Description:
When InnoDB background purge thread truncate some undo logs, the GLOBAL and BACKUP MDL lock is held by it and never released. The user thread will get stuck if try to execute SQLs that need these two MDL locks, such as
1. FLUSH TABLES WITH READ LOCK
2. LOCK INSTANCE FOR BACKUP
3. SET GLBOAL read_only = on
How to repeat:
Below is the recurrence testcase, actually I just copied the previous part of innodb_undo.truncate mtr testcase, and added 2 lines.
#
# WL#6965: Truncate UNDO logs.
#
--source include/not_valgrind.inc
--source include/have_debug.inc
# The test is shutting down the server to force undo truncation.
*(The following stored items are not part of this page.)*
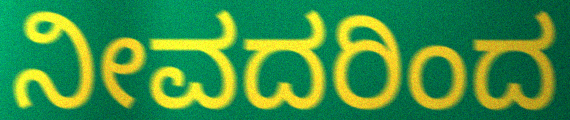
ನೀವದರಿಂದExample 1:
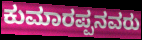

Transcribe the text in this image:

ಕುಮಾರಪ್ಪನವರು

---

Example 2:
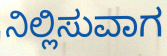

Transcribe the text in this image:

ನಿಲ್ಲಿಸುವಾಗ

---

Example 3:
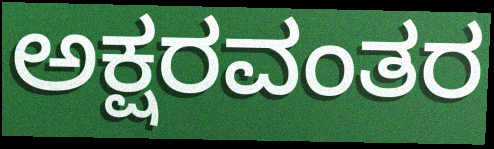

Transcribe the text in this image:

ಅಕ್ಷರವಂತರ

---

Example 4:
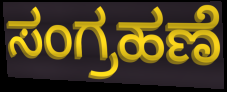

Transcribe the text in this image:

ಸಂಗ್ರಹಣೆ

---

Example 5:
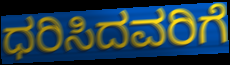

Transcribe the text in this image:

ಧರಿಸಿದವರಿಗೆ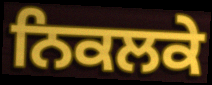
ਨਿਕਲਕੇ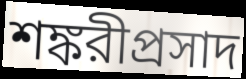
শঙ্করীপ্রসাদ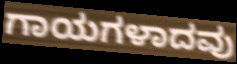
ಗಾಯಗಳಾದವು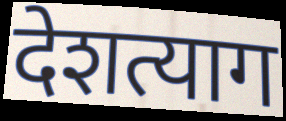
देशत्याग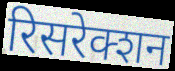
रिसरेक्शनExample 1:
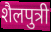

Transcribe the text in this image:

शैलपुत्री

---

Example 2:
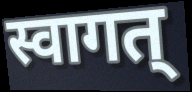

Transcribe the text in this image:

स्वागत्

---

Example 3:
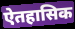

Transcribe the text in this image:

ऐतहासिक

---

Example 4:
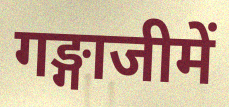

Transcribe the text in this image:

गङ्गाजीमें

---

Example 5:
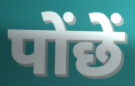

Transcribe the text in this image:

पोंछें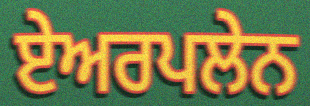
ਏਅਰਪਲੇਨ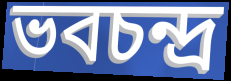
ভবচন্দ্রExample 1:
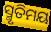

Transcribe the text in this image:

ସ୍ମୃତିମୟ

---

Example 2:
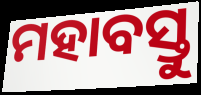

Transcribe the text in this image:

ମହାବସ୍ତୁ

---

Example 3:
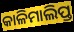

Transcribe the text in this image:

କାଳିମାଲିପ୍ତ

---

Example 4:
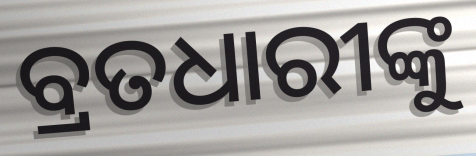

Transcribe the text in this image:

ବ୍ରତଧାରୀଙ୍କୁ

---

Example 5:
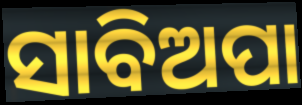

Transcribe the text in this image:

ସାବିଅପା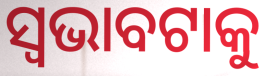
ସ୍ଵଭାବଟାକୁ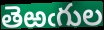
తెఱఁగుల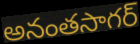
అనంతసాగర్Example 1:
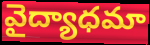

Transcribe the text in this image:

వైద్యాధమా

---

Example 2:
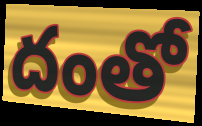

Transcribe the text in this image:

దంతో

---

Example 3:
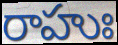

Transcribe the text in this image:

రాహుః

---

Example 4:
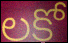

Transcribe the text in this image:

లకో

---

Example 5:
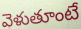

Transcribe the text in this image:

వెళుతూంటే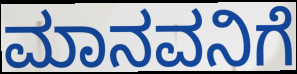
ಮಾನವನಿಗೆ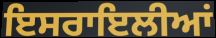
ਇਸਰਾਇਲੀਆਂ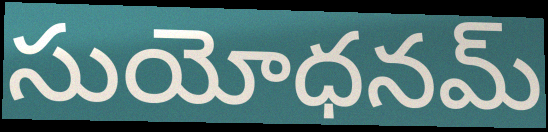
సుయోధనమ్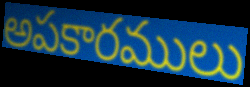
అపకారములు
--source include/big_test.inc
SET GLOBAL innodb_undo_tablespaces=2;
SET GLOBAL innodb_rollback_segments=1;
SET GLOBAL innodb_undo_log_truncate=1;
SET GLOBAL innodb_max_undo_log_size=10485760;
SET GLOBAL innodb_purge_rseg_truncate_frequency=1;
SET GLOBAL innodb_purge_stop_now=ON;
SET GLOBAL innodb_stats_auto_recalc=OFF;
SHOW VARIABLES LIKE 'innodb_undo_tablespaces';
SHOW VARIABLES LIKE 'innodb_rollback_segments';
################################################################################
# Test-case will test following scenarios.
#
# 1. Perform enough DML action so that undo tablespace sizes grow beyond
# set threshold and then wait and see if it is being truncated.
#
################################################################################
#-----------------------------------------------------------------------------
#
# create test-bed
#
let MYSQLD_DATADIR = `select @@datadir`;
#-----------------------------------------------------------------------------
#
# 1. Perform enough DML action so that undo tablespace sizes grow beyond
# set threshold and then wait and see if it is being truncated.
#
# Storing the initial sizes of the tablespaces before DML action
let CHECKFILE = $MYSQLTEST_VARDIR/tmp/check.txt;
perl;
($dev,$ino,$mode,$nlink,$uid,$gid,$rdev,$ini1)
= stat("$ENV{MYSQLD_DATADIR}/undo_001");
($dev,$ino,$mode,$nlink,$uid,$gid,$rdev,$ini2)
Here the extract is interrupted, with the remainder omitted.